When I first started blogging, earlier this year, I made the mistake of linking to every single poll that came out. We won't be doing that anymore. I've concluded that polls--and especially national polls--are only part of the picture when it comes to a national race. But my hunch is there are a bunch of us here longing to play David Axelrod. So let's have at it.

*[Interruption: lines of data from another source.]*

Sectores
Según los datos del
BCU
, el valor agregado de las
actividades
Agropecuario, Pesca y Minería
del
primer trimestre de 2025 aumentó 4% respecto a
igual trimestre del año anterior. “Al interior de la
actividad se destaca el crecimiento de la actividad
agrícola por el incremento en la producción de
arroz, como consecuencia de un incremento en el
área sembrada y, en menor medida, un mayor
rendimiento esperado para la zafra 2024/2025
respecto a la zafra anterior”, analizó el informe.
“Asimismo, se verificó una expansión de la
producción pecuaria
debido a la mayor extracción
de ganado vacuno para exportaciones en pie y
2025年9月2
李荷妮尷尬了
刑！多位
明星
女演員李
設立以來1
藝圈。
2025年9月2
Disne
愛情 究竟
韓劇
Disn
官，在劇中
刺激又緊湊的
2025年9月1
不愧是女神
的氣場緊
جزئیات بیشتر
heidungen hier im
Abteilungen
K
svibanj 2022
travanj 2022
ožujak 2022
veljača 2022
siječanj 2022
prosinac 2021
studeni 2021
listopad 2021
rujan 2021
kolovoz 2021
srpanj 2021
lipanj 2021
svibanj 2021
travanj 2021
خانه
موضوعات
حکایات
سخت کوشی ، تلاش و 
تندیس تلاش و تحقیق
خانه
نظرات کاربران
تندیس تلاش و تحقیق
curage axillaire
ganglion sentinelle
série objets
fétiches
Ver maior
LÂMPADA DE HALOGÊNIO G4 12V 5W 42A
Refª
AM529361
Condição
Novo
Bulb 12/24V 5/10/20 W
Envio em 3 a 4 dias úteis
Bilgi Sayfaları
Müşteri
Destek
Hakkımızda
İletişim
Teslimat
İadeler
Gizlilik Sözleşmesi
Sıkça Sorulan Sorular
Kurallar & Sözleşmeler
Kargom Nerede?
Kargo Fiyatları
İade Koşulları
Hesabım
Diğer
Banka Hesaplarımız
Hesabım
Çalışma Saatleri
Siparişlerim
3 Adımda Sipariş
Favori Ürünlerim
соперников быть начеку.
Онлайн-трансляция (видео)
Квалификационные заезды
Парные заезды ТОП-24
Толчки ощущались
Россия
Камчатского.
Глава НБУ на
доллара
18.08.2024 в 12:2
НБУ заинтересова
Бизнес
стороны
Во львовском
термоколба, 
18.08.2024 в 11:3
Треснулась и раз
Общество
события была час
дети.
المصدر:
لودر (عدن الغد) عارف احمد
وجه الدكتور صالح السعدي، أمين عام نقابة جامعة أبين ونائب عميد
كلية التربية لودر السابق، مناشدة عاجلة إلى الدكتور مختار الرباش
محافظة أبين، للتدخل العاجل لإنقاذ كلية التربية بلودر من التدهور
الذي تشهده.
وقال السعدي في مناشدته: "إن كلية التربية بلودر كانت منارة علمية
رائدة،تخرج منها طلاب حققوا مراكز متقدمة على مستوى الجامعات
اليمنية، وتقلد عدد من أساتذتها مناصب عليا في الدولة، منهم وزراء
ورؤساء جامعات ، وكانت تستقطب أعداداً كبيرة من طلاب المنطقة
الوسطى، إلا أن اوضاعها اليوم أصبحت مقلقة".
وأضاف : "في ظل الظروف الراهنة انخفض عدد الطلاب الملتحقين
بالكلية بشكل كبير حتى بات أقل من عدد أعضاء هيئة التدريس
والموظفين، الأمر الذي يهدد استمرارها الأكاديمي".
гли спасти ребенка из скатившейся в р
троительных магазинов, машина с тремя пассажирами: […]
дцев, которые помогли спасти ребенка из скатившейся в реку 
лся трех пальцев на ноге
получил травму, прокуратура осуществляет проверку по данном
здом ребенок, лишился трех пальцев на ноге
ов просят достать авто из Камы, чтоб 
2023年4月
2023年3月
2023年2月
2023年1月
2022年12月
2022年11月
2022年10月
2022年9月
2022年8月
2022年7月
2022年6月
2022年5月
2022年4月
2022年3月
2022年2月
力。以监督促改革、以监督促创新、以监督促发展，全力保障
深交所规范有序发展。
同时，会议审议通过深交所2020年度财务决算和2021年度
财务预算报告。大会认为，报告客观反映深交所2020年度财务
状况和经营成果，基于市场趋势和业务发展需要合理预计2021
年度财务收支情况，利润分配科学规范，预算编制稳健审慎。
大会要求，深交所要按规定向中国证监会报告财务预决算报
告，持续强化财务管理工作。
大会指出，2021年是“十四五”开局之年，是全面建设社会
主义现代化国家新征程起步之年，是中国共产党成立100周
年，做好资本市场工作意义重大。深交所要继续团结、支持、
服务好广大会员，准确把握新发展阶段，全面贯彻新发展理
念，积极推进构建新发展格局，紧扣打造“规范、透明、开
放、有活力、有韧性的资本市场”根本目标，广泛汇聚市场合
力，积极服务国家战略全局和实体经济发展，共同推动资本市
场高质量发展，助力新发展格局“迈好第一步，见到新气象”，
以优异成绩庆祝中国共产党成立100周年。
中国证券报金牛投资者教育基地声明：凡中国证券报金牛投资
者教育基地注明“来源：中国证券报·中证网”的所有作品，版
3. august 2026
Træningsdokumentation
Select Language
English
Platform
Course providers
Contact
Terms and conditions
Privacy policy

Megan thinks Obama is in trouble because McCain is up by almost three points in the RCP average. Maybe. I think comparing Obama and McCain right after the Republican convention is a bad idea. Moreover, I think national polls are a bad idea in a system that basically is a state by state race. A candidate's lead in the national poll doesn't neccesarily mean he's flipping battleground states. Just as likely, he could just gaining meaningless, entrenched support in states he already owned.Which is one of the reasons, I'm going to go with Nate on this, who after looking at six battleground states concludes:

At a macro level, these numbers seem like basically good news for Obama, since the overall numbers in swing states haven't moved much at all - just shifted around some from region to region. McCain is polling about 3 points better right now than he was at the pre-convention equilibrium. It's possible that those 3 points are manifesting themselves mostly in states that were already very red. Maybe Obama will lose Idaho and Nebraska and Alabama by 30 points rather than 20, but that doesn't help McCain very much electorally (an exception might be in a state like Indiana).

In other words, I suspect that the probability of Obama winning the electoral college while losing the popular vote probably increased as a result of the post-convention dynamics. If you literally just looked at the polling out today, McCain would win the popular vote by 2-3 points, but Obama would probably be at least even money in the electoral college, by just barely holding onto Michigan and Pennsylvania and then either winning the Colorado/Iowa/New Mexico parlay, or perhaps Florida.

It's important that that is a very very qualified answer. McCain could still win this thing. But liberals need to be careful about assuming that they're watching Al Gore and John Kerry on loop.